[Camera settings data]
###

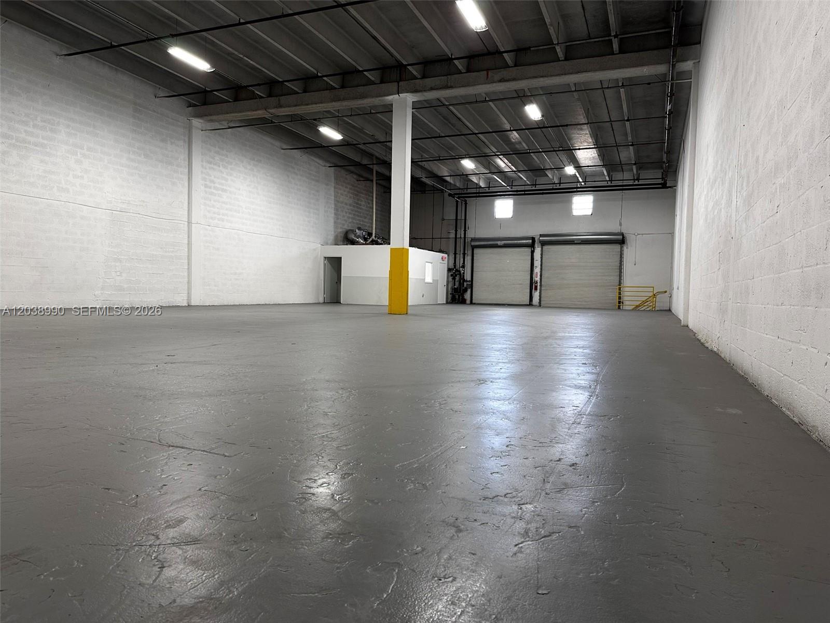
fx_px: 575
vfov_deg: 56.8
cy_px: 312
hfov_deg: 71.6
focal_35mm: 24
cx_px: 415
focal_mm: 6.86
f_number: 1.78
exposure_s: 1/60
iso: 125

###

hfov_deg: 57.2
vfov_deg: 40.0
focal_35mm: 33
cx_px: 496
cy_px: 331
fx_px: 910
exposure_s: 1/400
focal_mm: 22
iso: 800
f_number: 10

###

◆ TASK INSTRUCTIONS:
Set down, from the entries above, exactly the lines from the one with "hfov_deg: 57.2" up to and including the one with "f_number: 10", and no other lines.

◆ SOLUTION FOR THIS PROBLEM:
hfov_deg: 57.2
vfov_deg: 40.0
focal_35mm: 33
cx_px: 496
cy_px: 331
fx_px: 910
exposure_s: 1/400
focal_mm: 22
iso: 800
f_number: 10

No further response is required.